Transcribed page contents

= Beginning of Section =

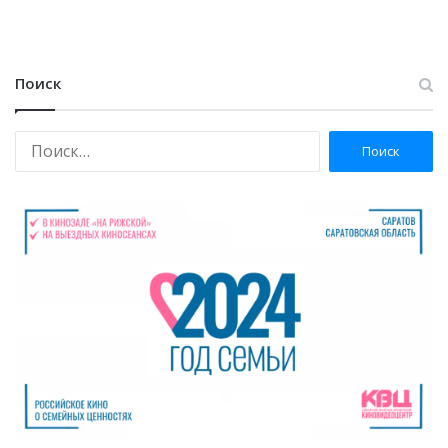
Поиск
Н
а
й
т
и
:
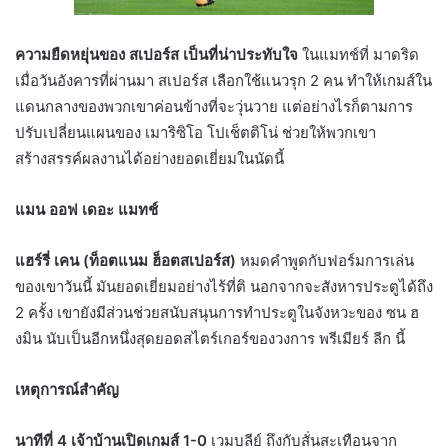
ความยืดหยุ่นของ สเปอร์ส เป็นที่น่าประทับใจ
ในแมทช์ที่ มาดริด
เมื่อวันอังคารที่ผ่านมา สเปอร์ส เลือกใช้แนวรุก 2 คน ทำให้เกมส์ใน
แดนกลางของพวกเขาค่อนข้างที่จะวุ่นวาย แต่อย่างไรก็ตามการ
ปรับเปลี่ยนแผนของ เมาริซิโอ โปเช็ตติโน่ ช่วยให้พวกเขา
สร้างสรรค์ผลงานได้อย่างยอดเยี่ยมในนัดนี้
แมน ออฟ เดอะ แมทช์
แฮร์รี่ เคน (ท็อตแนม ฮ็อตสเปอร์ส)
หมดคำพูดกับฟอร์มการเล่น
ของเขาวันนี้ มันยอดเยี่ยมอย่างไร้ที่ติ นอกจากจะสังหารประตูได้ถึง
2 ครั้ง เขายังมีส่วนช่วยสนับสนุนการทำประตูในจังหวะของ ซน ฮ
งมิน นับเป็นอีกหนึ่งสุดยอดสไตร์เกอร์ของวงการ พรีเมียร์ ลีก นี้
เหตุการณ์สำคัญ
นาทีที่ 4 เจ้าบ้านเปิดเกมส์ 1-0
เวมบลีย์ ถึงกับสั่นสะเทือนจาก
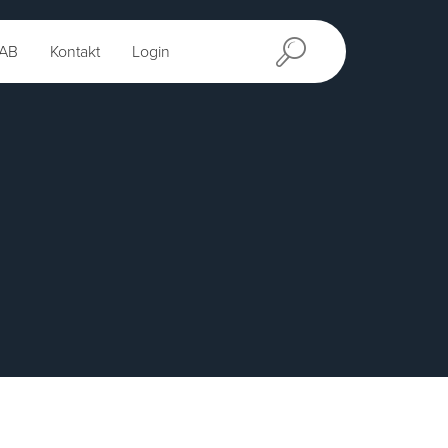
AB
Kontakt
Login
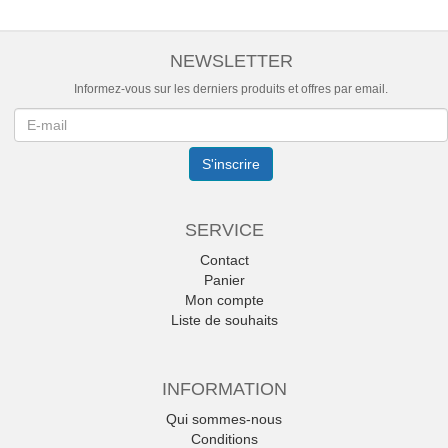
NEWSLETTER
Informez-vous sur les derniers produits et offres par email.
Newsletter
S'inscrire
SERVICE
Contact
Panier
Mon compte
Liste de souhaits
INFORMATION
Qui sommes-nous
Conditions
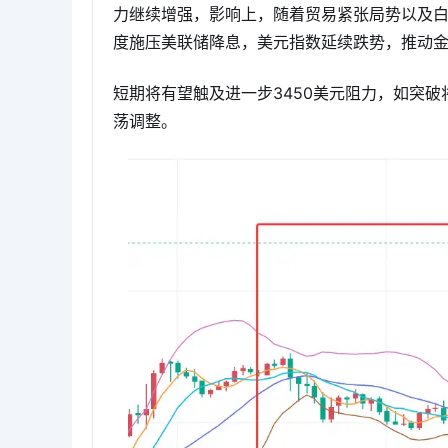
力继续增强，影响上，随着贸易紧张局势以及
度施压美联储降息，美元指数延续跌势，推动
短期将有望触及进一步3450美元阻力，如突破
荡调整。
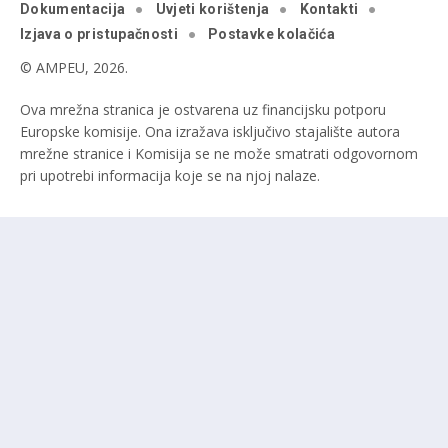
Dokumentacija
Uvjeti korištenja
Kontakti
Izjava o pristupačnosti
Postavke kolačića
© AMPEU, 2026.
Ova mrežna stranica je ostvarena uz financijsku potporu
Europske komisije. Ona izražava isključivo stajalište autora
mrežne stranice i Komisija se ne može smatrati odgovornom
pri upotrebi informacija koje se na njoj nalaze.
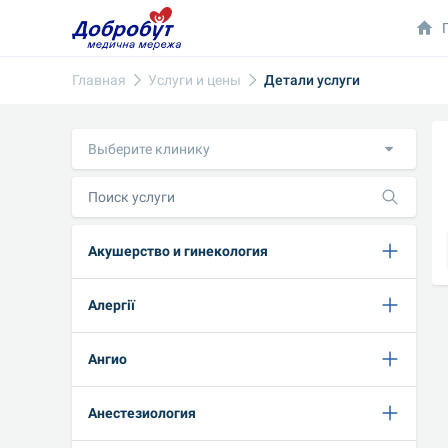
Главная
Услуги и цены
Детали услуги
Выберите клинику
Акушерство и гинекология
Алергії
Ангио
Анестезиология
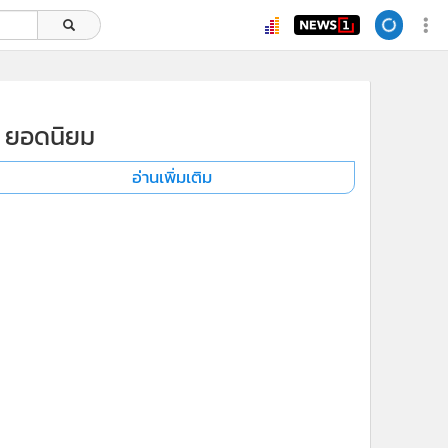
ยอดนิยม
อ่านเพิ่มเติม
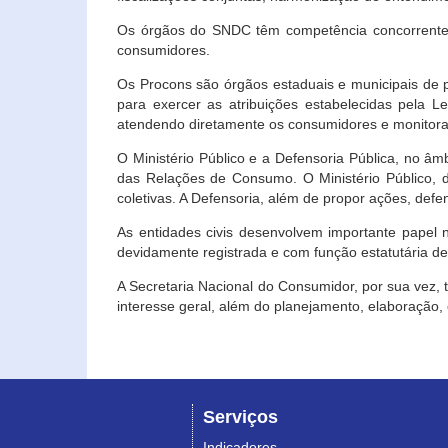
Os órgãos do SNDC têm competência concorrente 
consumidores.
Os Procons são órgãos estaduais e municipais de p
para exercer as atribuições estabelecidas pela L
atendendo diretamente os consumidores e monitora
O Ministério Público e a Defensoria Pública, no â
das Relações de Consumo. O Ministério Público, de
coletivas. A Defensoria, além de propor ações, def
As entidades civis desenvolvem importante papel 
devidamente registrada e com função estatutária d
A Secretaria Nacional do Consumidor, por sua vez,
interesse geral, além do planejamento, elaboração
Serviços
Indicadores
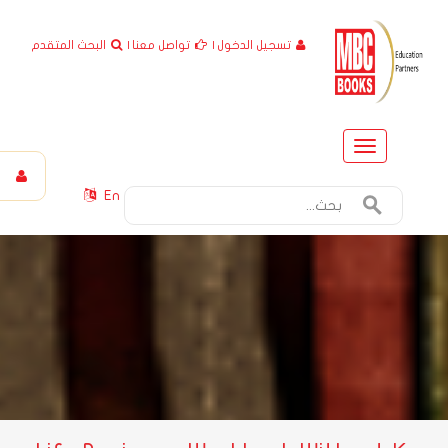
تسجيل الدخول
|
تواصل معنا
|
البحث المتقدم
Toggle
navigation
En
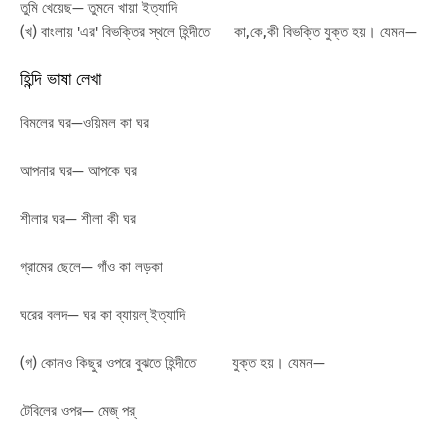
তুমি খেয়েছ— তুমনে খায়া ইত্যাদি
(খ) বাংলায় 'এর' বিভক্তির স্থলে হিন্দীতে কা,কে,কী বিভক্তি যুক্ত হয়। যেমন—
হিন্দি ভাষা লেখা
বিমলের ঘর—ওয়িমল কা ঘর
আপনার ঘর— আপকে ঘর
শীলার ঘর— শীলা কী ঘর
গ্রামের ছেলে— গাঁও কা লড়কা
ঘরের বলদ— ঘর কা ব্যায়ল্ ইত্যাদি
(গ) কোনও কিছুর ওপরে বুঝতে হিন্দীতে যুক্ত হয়। যেমন—
টেবিলের ওপর— মেজ্ পর্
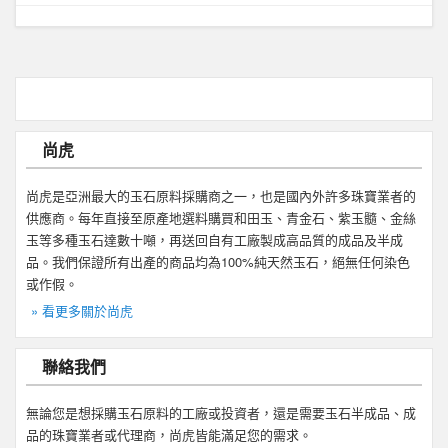
尚虎
尚虎是亞洲最大的玉石原料採購商之一，也是國內外許多珠寶業者的
供應商。每年直接至原產地選料購買和田玉、青金石、紫玉髓、金絲
玉等多種玉石達數十噸，再送回自有工廠製成高品質的成品及半成
品。我們保證所有出產的商品均為100%純天然玉石，絕無任何染色
或作假。
» 看更多關於尚虎
聯絡我們
無論您是想採購玉石原料的工廠或投資者，還是需要玉石半成品、成
品的珠寶業者或代理商，尚虎皆能滿足您的需求。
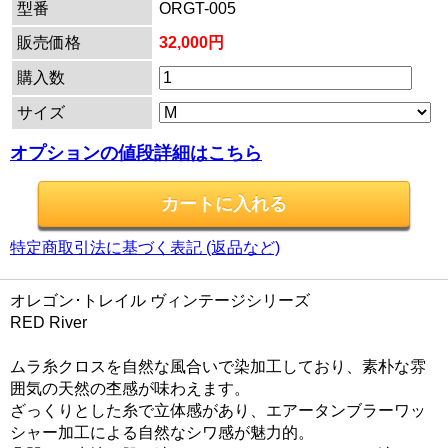
型番
ORGT-005
販売価格
32,000円
購入数
サイズ
オプションの値段詳細はこちら
特定商取引法に基づく表記 (返品など)
オレゴン･トレイル ヴィンテージシリーズ
RED River
ムラ糸クロスを自然な風合いで染加工しており、素朴な雰
囲気の天然の杢感が味わえます。
ざっくりとした糸で立体感があり、エアータンブラーワッ
シャー加工による自然なシワ感が魅力的。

= End of Section =

▶ **Requirement**
No pictures should appear; only the lines from the first line of the records through the line with "ของเขาวันนี้ มันยอดเยี่ยมอย่างไร้ที่ติ นอกจากจะสังหารประตูได้ถึง", both included, are to be restated word for word.

▶ **Solution to this task**
Поиск
Н
а
й
т
и
:
ความยืดหยุ่นของ สเปอร์ส เป็นที่น่าประทับใจ
ในแมทช์ที่ มาดริด
เมื่อวันอังคารที่ผ่านมา สเปอร์ส เลือกใช้แนวรุก 2 คน ทำให้เกมส์ใน
แดนกลางของพวกเขาค่อนข้างที่จะวุ่นวาย แต่อย่างไรก็ตามการ
ปรับเปลี่ยนแผนของ เมาริซิโอ โปเช็ตติโน่ ช่วยให้พวกเขา
สร้างสรรค์ผลงานได้อย่างยอดเยี่ยมในนัดนี้
แมน ออฟ เดอะ แมทช์
แฮร์รี่ เคน (ท็อตแนม ฮ็อตสเปอร์ส)
หมดคำพูดกับฟอร์มการเล่น
ของเขาวันนี้ มันยอดเยี่ยมอย่างไร้ที่ติ นอกจากจะสังหารประตูได้ถึง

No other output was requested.